***** Materials provided

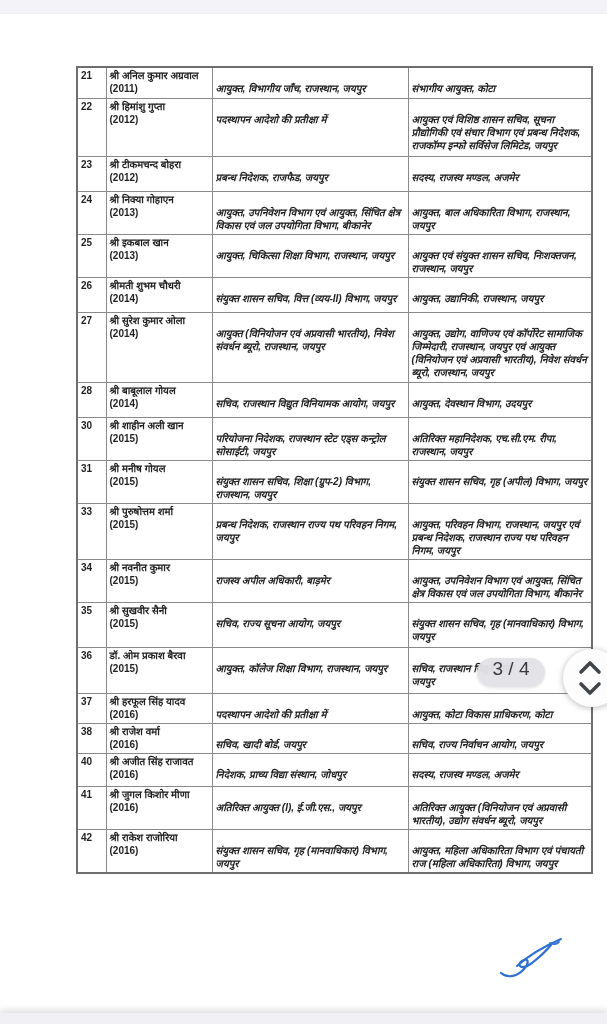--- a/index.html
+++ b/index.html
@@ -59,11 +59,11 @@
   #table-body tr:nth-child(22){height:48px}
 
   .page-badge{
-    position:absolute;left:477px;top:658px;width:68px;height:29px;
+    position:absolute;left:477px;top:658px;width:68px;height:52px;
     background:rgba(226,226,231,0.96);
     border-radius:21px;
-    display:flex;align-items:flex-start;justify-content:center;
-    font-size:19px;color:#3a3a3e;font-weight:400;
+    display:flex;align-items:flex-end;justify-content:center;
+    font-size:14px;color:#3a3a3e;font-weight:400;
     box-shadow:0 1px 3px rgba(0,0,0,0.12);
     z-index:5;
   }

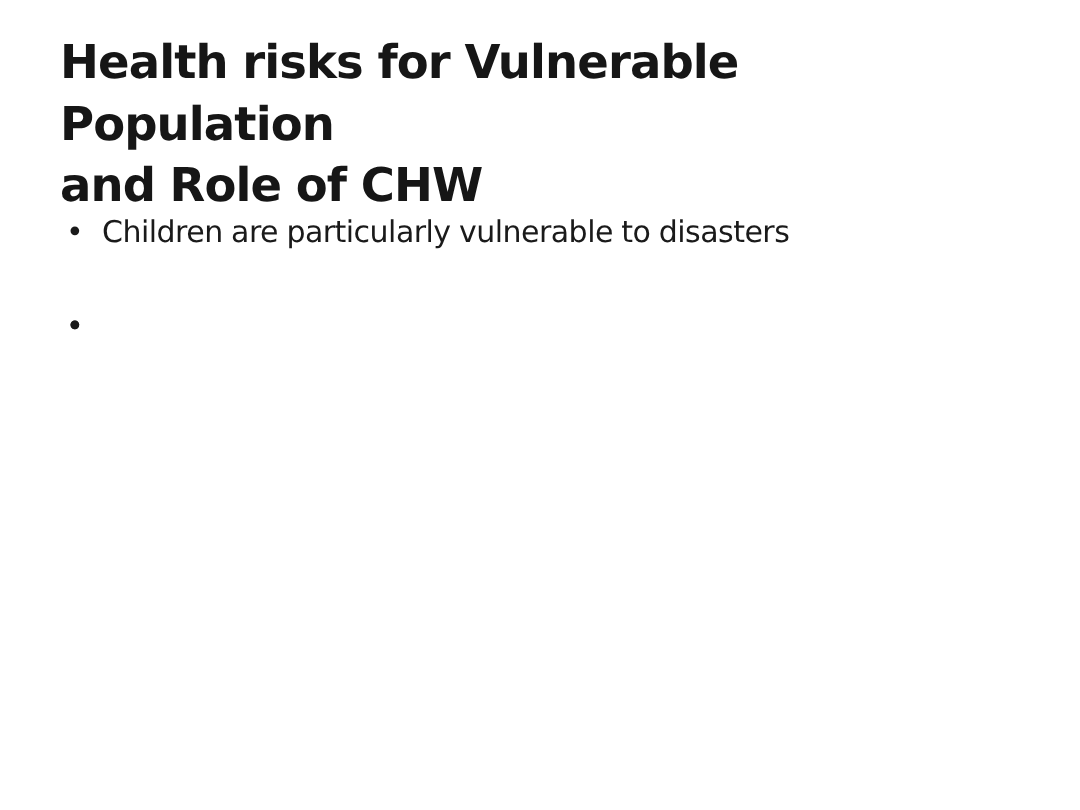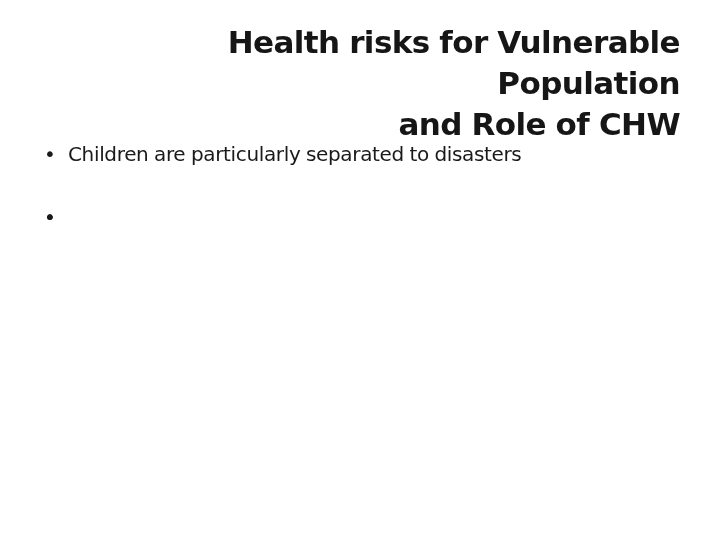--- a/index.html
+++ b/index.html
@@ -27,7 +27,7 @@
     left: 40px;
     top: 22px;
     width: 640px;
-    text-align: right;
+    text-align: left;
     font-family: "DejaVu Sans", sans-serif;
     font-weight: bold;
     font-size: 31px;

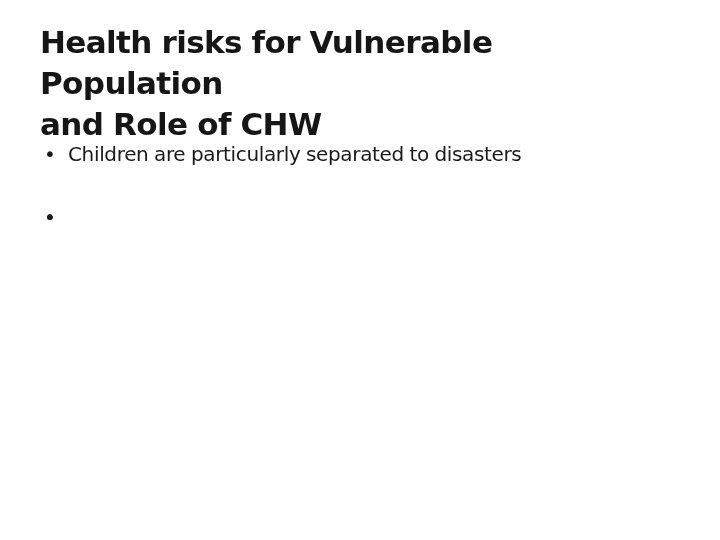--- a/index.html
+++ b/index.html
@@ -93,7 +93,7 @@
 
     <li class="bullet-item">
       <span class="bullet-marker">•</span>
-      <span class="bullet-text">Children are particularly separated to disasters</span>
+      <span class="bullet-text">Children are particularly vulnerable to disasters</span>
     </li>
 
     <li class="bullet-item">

**********

Assignment: All the records above must be retyped exactly, except for their pictures.

Output:
--- a/index.html
+++ b/index.html
@@ -59,11 +59,11 @@
   #table-body tr:nth-child(22){height:48px}
 
   .page-badge{
-    position:absolute;left:477px;top:658px;width:68px;height:29px;
+    position:absolute;left:477px;top:658px;width:68px;height:52px;
     background:rgba(226,226,231,0.96);
     border-radius:21px;
-    display:flex;align-items:flex-start;justify-content:center;
-    font-size:19px;color:#3a3a3e;font-weight:400;
+    display:flex;align-items:flex-end;justify-content:center;
+    font-size:14px;color:#3a3a3e;font-weight:400;
     box-shadow:0 1px 3px rgba(0,0,0,0.12);
     z-index:5;
   }

--- a/index.html
+++ b/index.html
@@ -27,7 +27,7 @@
     left: 40px;
     top: 22px;
     width: 640px;
-    text-align: right;
+    text-align: left;
     font-family: "DejaVu Sans", sans-serif;
     font-weight: bold;
     font-size: 31px;

--- a/index.html
+++ b/index.html
@@ -93,7 +93,7 @@
 
     <li class="bullet-item">
       <span class="bullet-marker">•</span>
-      <span class="bullet-text">Children are particularly separated to disasters</span>
+      <span class="bullet-text">Children are particularly vulnerable to disasters</span>
     </li>
 
     <li class="bullet-item">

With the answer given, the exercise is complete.